La presencia de dímero D indica generación de trombina incrementada, y fibrinólisis incrementada complementaria. Permite definir un proceso de hiperfibrinolisis, y diferenciar su origen primario o secundario.
	La plasmina también puede degradar MEC, principalmente laminina y colágeno IV. Junto con el factor de crecimiento vascular endotelial, puede activar a otras metaloproteinasas (MMP) que activan a la uroquinasa (uPA). La plasmina también puede activar a FGF2, estimulando a los macrófagos, y aumentando la inflamación.
INHIBIDORES DE LA FIBRINOLISIS
	Las antiplasminas directas (alfa-2 y 1, antitrombina) inhiben a la plasmina de forma irreversible, para que luego sea removida por el hígado. Las antiplasminas indirectas (PAI1, 2 , 3, C1 inhibidor, TAFÍ) inhiben la activación extrínseca del plasminógeno al inhibir tPA y uPA. Evitan la unión del plasminógeno a los sitios de unión a la fibrina. El inhibidor C1 evita la activación extrínseca por FXIIa.

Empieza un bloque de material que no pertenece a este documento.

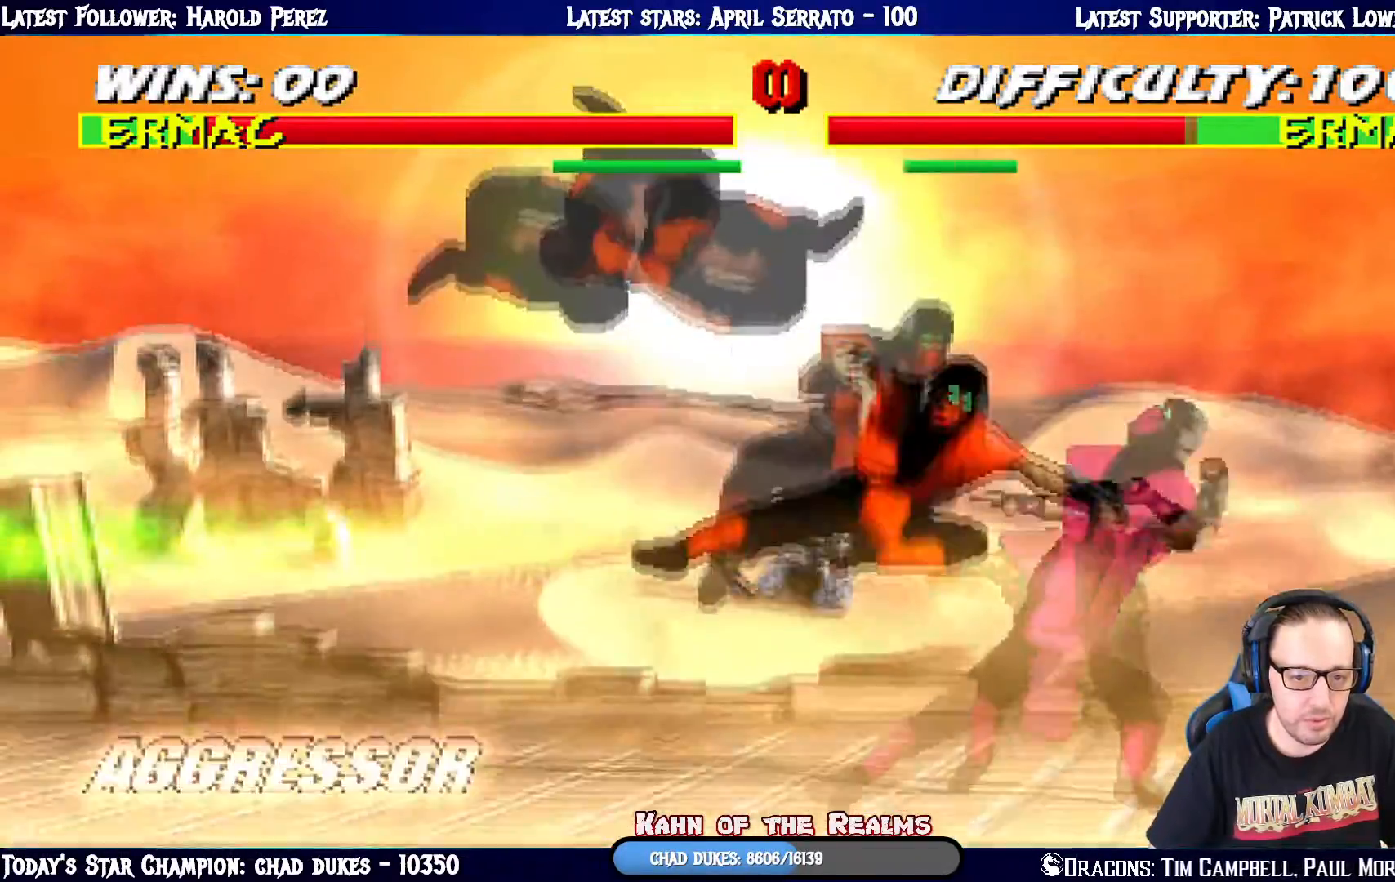
{"buttons": ["CIRCLE", "L1", "DPAD_LEFT"], "left_stick": "center", "right_stick": "center", "events": [[50, "SQUARE", "down"], [116, "SQUARE", "up"], [200, "SQUARE", "down"], [283, "CROSS", "down"], [283, "SQUARE", "up"], [417, "CIRCLE", "down"], [417, "CROSS", "up"]]}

	La alfa-2-antiplasmina es una serpina que inhibe a la plasmina más rápidamente que lo que esta tarda en realizar la fibrinólisis. Se incorpora a la fibrina por el factor XIIIa.
	PAI1 es sintetizado en células endoteliales, hepatocitos, células musculares lisas y fibroblastos. Inhibe a tPA y uPA, y regula la proteólisis local inhibiendo la migración y unión a integrinas.